前節の愛媛戦を振り返り、三浦泰年監督は、「自分たちのやってはいけない部分も出たし、良い部分も出た。次の成長だったり成功するための結果という意味では良いゲームはできたと思う」と語った。「やってはいけない」というのは、特に後半アディショナルタイムでのセットプレーからの失点だろう。「そういうつもりはなくても、失点しているということは、やっぱりどこかで緩みが出てしまったんだと思います」と、鈴木惇も真摯に受け止めている。チームとしても、試合翌日のミーティングから「もう一度しっかりと締め直そう」と、全員で再確認し合ったという。「あの失点を生かすも殺すも今節の自分たち次第。同じ失点を繰り返してはいけない。そのためにも、しっかり集中して0に抑えたい」(鈴木惇)。
対戦相手となる水戸は前節、首位を争う神戸に黒星を喫している。だが、前々節・札幌戦、その前の岐阜戦と連勝し、3連勝後に続いた4試合未勝利の状況から徐々に立て直しが進んでいると言える。前節も鈴木隆行を出場停止で欠くなか、小澤司、橋本晃司の両ワイドが躍動し、決定的場面を生み出すことができていた。東京Vの三浦監督は水戸について「粘り強いチーム。しっかりと鍛えられていて、辛抱強い。監督の持つ価値観が1年1年伝わってきている」との印象を口にする。エースが戻る今節、柱谷哲二監督の目指すサッカーで勝点3を奪い、連敗だけは避けたいところだ。

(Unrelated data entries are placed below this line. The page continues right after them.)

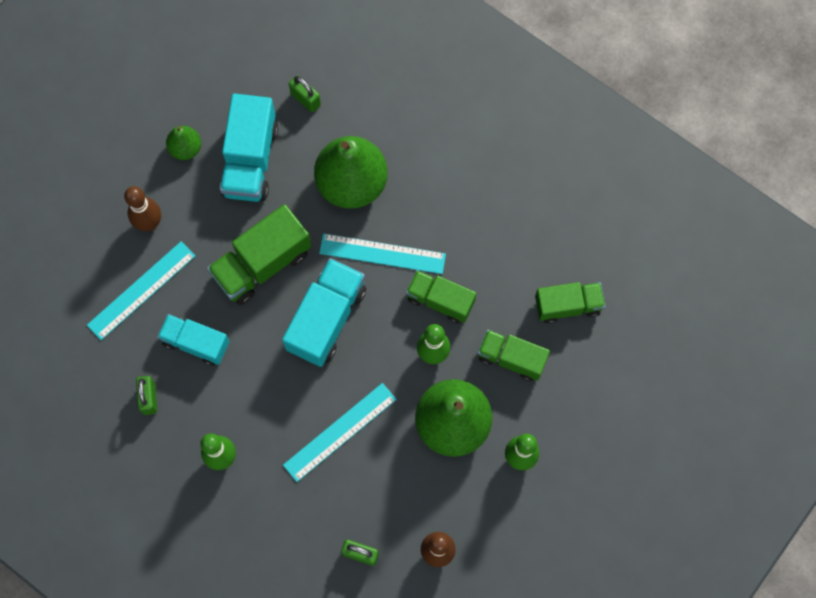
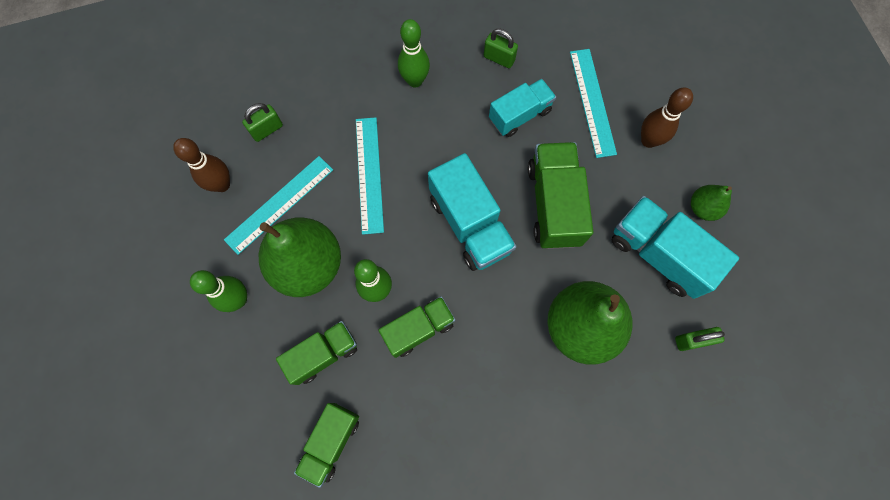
camera: 125 degrees right, 0 degrees up
(382, 253) = (496, 309): turquoise ruler -> turquoise ruler (279, 204)

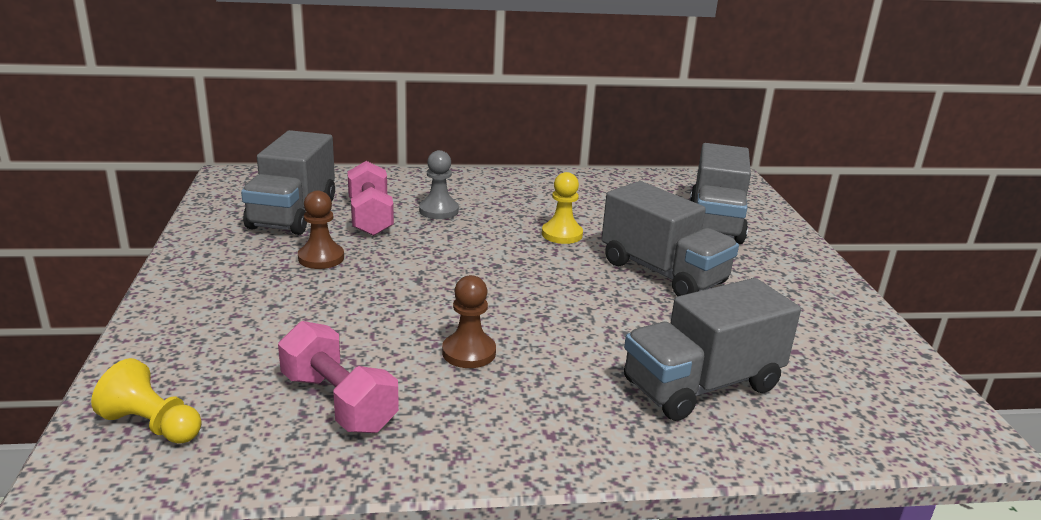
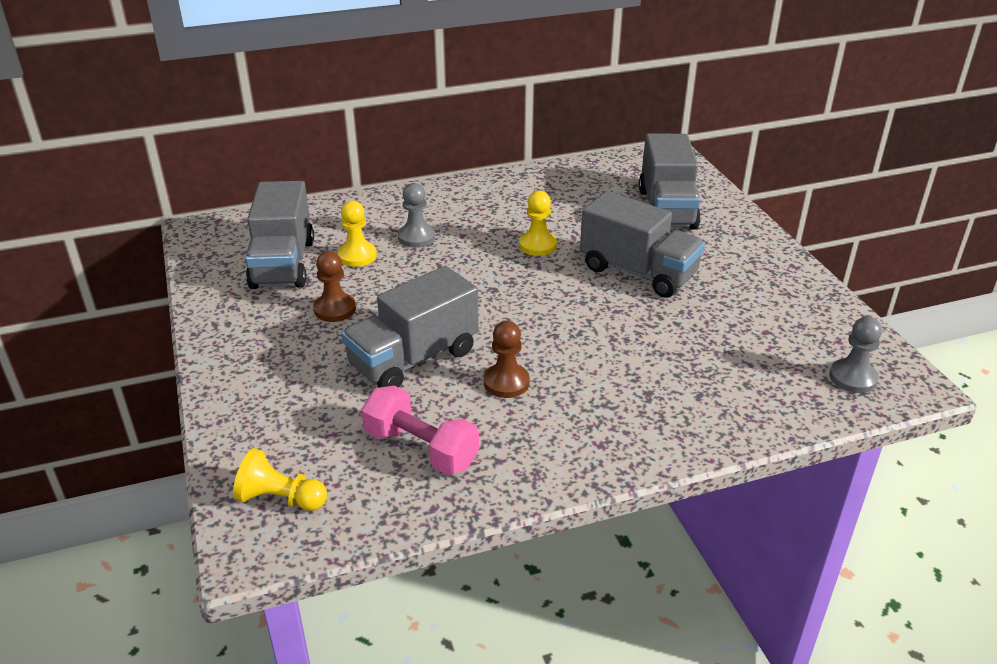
camera: 10 degrees left, 10 degrees up
(370, 217) = (357, 256): pink dumbbell -> yellow pawn
(702, 385) = (702, 378): grey truck -> grey truck (413, 359)
(893, 416) = (852, 378): none -> grey pawn

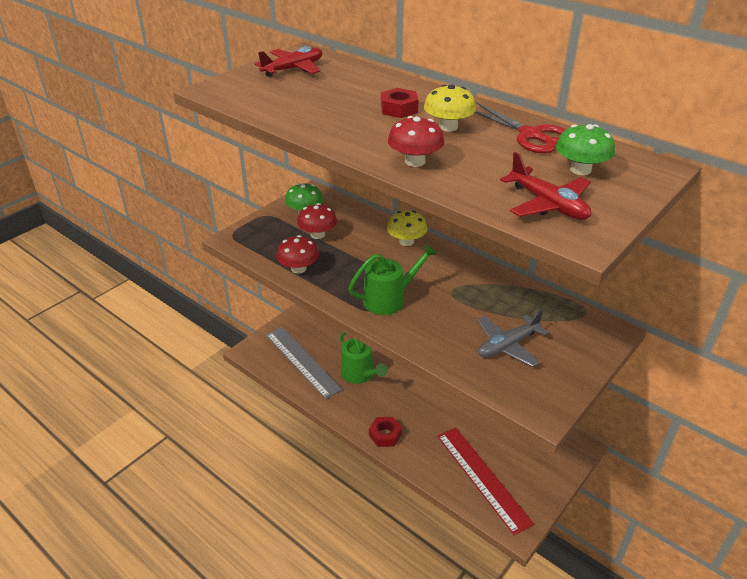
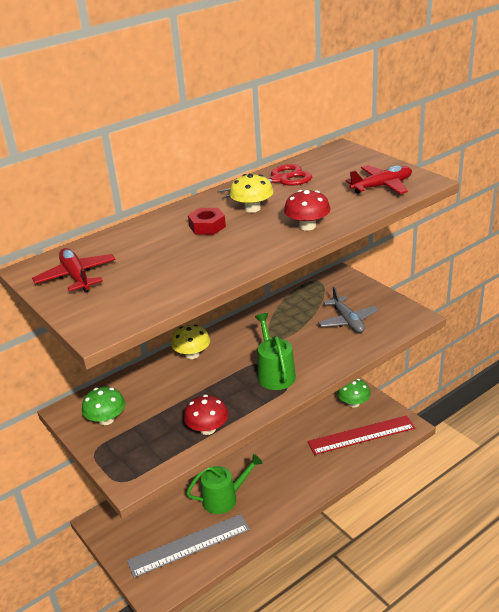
camera: 75 degrees left, 5 degrees down
(317, 234) = (153, 412): red mushroom -> none
(385, 435) = (305, 489): red nut -> none
(580, 170) = (337, 171): green mushroom -> green mushroom (353, 403)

水戸の攻撃の中心は、やはり鈴木隆だろう。「キープ力があるから、そこに対して長いボールを入れて、セカンドボールを拾ってくるイメージ」だと、GK佐藤優也は話す。そこでまずポイントとして挙げたいのがDFライン、なかでも特に福井諒司に注目してみたい。佐藤も「やってくれるはず!」と名指しで期待するのは、北九州時代に福井のファウルでPKを与え、鈴木隆にそのPKを決められた苦い思い出があるからだ。「福井も悔しい思いをして、きっとリベンジに燃えていると思う」。きっちりと借りを返す姿がぜひ見たい。
ただ、水戸の攻撃は鈴木隆だけではない。「長いボールからセカンドボールを拾って、という形ばかりに見せかけておいて、個の力で抜け出してくるのが水戸」(GK佐藤)。特に橋本のパスやミドルシュート、小澤の突破は東京Vにとって脅威だ。その2人に加え、鈴木雄斗、西岡謙太の両ボランチも含めた中盤に対し、警戒を強めているのが鈴木惇である。「自分のところでしっかりと止めばければ。特に1対1では絶対に負けないようにしたい」。鈴木惇が高めの位置できっちりボールを奪い、素早く相手の薄くなったところに配球できるか。そのあたりも、東京Vの攻撃の1つのポイントになりそうだ。
攻撃という面では、水戸を古巣とする常盤聡の奮闘に期待したい。前節の愛媛戦でも決勝ゴールを決めているが、「得点以外は良いところがなかった」と自分への不満で表情は強ばっていた。「2点、3点と取れるチャンスをしっかりと決めたい」。得点意欲は人一倍強いだけに、その思いを結果で表せるか注目だ。水戸に対しては北九州在籍時にゴールを決めており、ある意味では相性の良い相手と言えるのかもしれない。常盤自身は「意識したり気負い過ぎないように、良い緊張感でやりたい」と特別感情を昂ぶらせることはないようだが、それでも「古巣相手で知っている部分も多い。それをプラス材料として生かしたい」。自ずとモチベーションは上がっているはずだ。
「失敗や敗戦から学ぶことは大きい。時には、勝利から学ぶことよりも多いかもしれない。その中で、勝利から学ぶことができるのがチャンピオンチームだと思う。そこを求めていかなければいけない」と、三浦監督は説く。前々節の徳島戦敗戦の反省を前節の勝利へとつなげたように、今節も前節の失敗を教訓とし、90分間通して内容、結果とも納得のいくサッカーで今度は勝利から学んで今後へつなげたい。